Vom Kabinett zur Notenbank

Kontroverse Neubesetzung an der Spitze der Banco de España

Die spanische Regierung setzt Digitalminister Escrivá als neuen Gouverneur der Notenbank durch. Die Opposition bezweifelt dessen Unabhängigkeit.

Kontroverse Neubesetzung an der Spitze der Banco de España

Ärger um neuen Chef der Banco de España

ths Madrid

Es ist nicht das erste Mal, dass die Nominierung eines Gouverneurs der spanischen Notenbank auf Kritik stößt. Doch die Ernennung von José Luis Escrivá ist so kontrovers wie nie. Spaniens Wirtschaftsminister Carlos Cuerpo verkündete am Mittwoch im Parlament offiziell die Personalie, über die bereits seit Wochen spekuliert worden war. Escrivá ist Minister für die digitale Transformation in der Linksregierung von Ministerpräsident Pedro Sánchez. Die Opposition stellt daher die Unabhängigkeit des neuen Notenbankchefs in Zweifel.

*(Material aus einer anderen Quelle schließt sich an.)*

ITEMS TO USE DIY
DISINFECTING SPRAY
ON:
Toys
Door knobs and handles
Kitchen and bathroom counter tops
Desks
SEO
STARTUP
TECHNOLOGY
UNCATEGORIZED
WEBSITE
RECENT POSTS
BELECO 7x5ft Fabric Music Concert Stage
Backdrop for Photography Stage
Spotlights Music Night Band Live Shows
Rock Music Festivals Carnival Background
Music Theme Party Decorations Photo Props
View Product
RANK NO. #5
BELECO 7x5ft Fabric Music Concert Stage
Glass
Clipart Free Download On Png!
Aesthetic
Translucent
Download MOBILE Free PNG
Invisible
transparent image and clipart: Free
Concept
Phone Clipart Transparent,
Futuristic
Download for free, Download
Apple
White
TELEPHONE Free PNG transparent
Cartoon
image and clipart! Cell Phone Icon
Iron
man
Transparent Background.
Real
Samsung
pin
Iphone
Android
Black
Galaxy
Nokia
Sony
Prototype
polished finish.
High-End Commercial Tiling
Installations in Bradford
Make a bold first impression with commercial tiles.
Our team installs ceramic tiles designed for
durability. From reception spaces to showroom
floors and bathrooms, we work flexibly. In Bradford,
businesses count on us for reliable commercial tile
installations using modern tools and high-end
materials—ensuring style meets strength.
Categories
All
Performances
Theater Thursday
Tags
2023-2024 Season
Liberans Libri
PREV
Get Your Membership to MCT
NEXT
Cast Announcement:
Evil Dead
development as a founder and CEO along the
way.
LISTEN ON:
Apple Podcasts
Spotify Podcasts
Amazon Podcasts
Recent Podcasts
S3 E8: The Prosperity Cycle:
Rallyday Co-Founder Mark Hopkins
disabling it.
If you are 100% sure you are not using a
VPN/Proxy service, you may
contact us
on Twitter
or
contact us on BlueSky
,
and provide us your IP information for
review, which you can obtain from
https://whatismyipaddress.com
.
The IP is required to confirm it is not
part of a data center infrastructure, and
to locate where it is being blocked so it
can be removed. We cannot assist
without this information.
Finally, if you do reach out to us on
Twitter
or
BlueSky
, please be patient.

Sánchez entschied die Personalie im Alleingang. Das kann er rechtlich auch, aber traditionell haben sich in Spanien die beiden großen Volksparteien, die Sozialisten von Sánchez und die konservative PP immer auf einen Kandidaten geeinigt. Nun wechselt erstmals ein Minister vom Kabinett zur Banco de España. Ein Präzedenzfall war Miguel Ángel Ordóñez, der als Staatssekretär für Finanzen unter dem Sozialisten José Luis Rodríguez Zapatero 2006 an die Spitze der Notenbank aufstieg. Die Konservativen schickten 2018 ihren Wirtschaftsminister Luis de Guindos als Vizepräsidenten zur Europäischen Zentralbank.

Akribischer Wirtschaftsexperte

Selbst die Kritiker hegen keine Zweifel an der Eignung und Qualifikation Escrivás für den Posten. Der 63-jährige Volkswirt aus Albacete begann seine Laufbahn bei der Banco de España, war dann Leiter der Abteilung für Währungspolitik bei der EZB und arbeitete bei der Bank für Internationalen Zahlungsausgleich in Basel. Nach seiner Zeit bei der Großbank BBVA machte ihn die damalige konservative Regierung 2014 zum Chef neu eingerichteten unabhängigen Aufsichtsbehörde für die Staatsfinanzen AIReF. Dort bewies der akribische Wirtschaftsexperte, der gerne eigene Statistiken anfertigt, seine Unabhängigkeit in zahlreichen Diskrepanzen mit der Regierung, die ihn benannt hatte.

Im Kabinett Sánchez war Escrivá, der kein Parteibuch hat, zunächst für die Sozialsysteme zuständig. Auf Kritik an seiner Rentenreform, die noch nicht vervollständigt ist, reagierte er empfindlich, besonders auf Analysen der Banco de España.

Zweifel an Unabhängigkeit

In der sechsjährigen Amtszeit des von den Konservativen erkorenen Gouverneurs Pablo Hernández de Cos, die im Juni endete, gab es mehrfach heftige Auseinandersetzungen zwischen Regierung und Notenbank. Etwa wegen der negativen Einschätzung der Experten über die Arbeitsmarktreform oder die deutliche Anhebung des gesetzlichen Mindestlohns. Für die Opposition gibt es keine Zweifel daran, dass Escrivá sich nicht unabhängig zur Wirtschaftspolitik der Sánchez-Regierung äußern kann, etwa zum bevorstehenden Haushaltsplan oder seiner eigenen Rentenreform.

Der neue Gouverneur kann gut austeilen. Er hat aber oft seinen Sinn für Humor bewiesen und kann selbst über seine gelegentlichen Tritte ins Fettnäpfchen lachen. Nun muss noch eine Nachfolgerin für die stellvertretende Notenbankchefin Margarita Delgado, deren Mandat nächste Woche endet, gefunden werden. Eigentlich könnten die Konservativen einen Namen vorschlagen. Doch die verweigern sich aus Protest gegen Escrivá.